Good care is provided for women and babies. We were told that women were satisfied with the care they had received and this was supported by evidence in local and national surveys.The staff reported that the department was a friendly and supportive environment to work in but that it could become busy at times.

There were processes in place for reporting, responding to and learning from incidents although more could be done to encourage staff to take part in generalised learning opportunities.

Staff reported uncertainties about the future which impacted on morale but that they were following a business as usual model.

Outpatients and diagnostic imaging

Updated 9 October 2014

The radiology service of Mid Staffordshire hospital was providing a safe service at the time of our inspection. Radiologist staffing levels have reduced significantly during the past few months and are set to reduce further during August and September 2014. However, the service has put in place a strategy to address current and future radiology staffing levels making the service sustainable until November 2014.


Updated 9 October 2014

Currently patients received safe, compassionate care. The ward managers ensured to the best of their ability, that the staff on duty were suitably skilled and competent. Staffing shortages had impacted on the day to day running of the wards and the ward managers were tasked with covering the 31% staff vacancies in surgery. The patients that we spoke with told us they had been shown respect, treated with dignity and had been well cared for. However, due to the increased use of agency staff and the increasing numbers of medical outliers within surgical beds, the challenge of meeting demand was increasing.

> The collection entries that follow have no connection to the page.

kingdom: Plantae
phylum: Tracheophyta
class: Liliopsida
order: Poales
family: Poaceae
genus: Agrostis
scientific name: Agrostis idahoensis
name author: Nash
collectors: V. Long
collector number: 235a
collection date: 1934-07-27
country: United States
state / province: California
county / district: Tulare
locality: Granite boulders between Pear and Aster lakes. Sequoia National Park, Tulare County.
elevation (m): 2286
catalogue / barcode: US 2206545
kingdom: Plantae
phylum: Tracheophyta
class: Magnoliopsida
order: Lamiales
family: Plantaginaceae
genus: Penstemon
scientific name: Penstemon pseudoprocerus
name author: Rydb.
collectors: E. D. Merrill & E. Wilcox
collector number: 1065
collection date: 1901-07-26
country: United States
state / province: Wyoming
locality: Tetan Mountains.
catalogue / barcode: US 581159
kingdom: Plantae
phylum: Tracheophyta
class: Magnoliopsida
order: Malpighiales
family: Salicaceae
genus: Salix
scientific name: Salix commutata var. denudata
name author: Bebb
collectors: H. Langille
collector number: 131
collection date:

Monitoring systems were in place to promote patient safety and incident reporting was promoted although we were told that learning from incidents had not been widely cascaded. Adherence to the WHO checklist was embedded by staff carrying out surgery or interventional procedures. Safety checks of equipment were carried out in wards and theatre theatres and records were available. Elective patients were pre-assessed before admission and were admitted to the wards or the day unit. Discharge planning began reasonably early in the patient’s pathway of care and there was a multidisciplinary approach.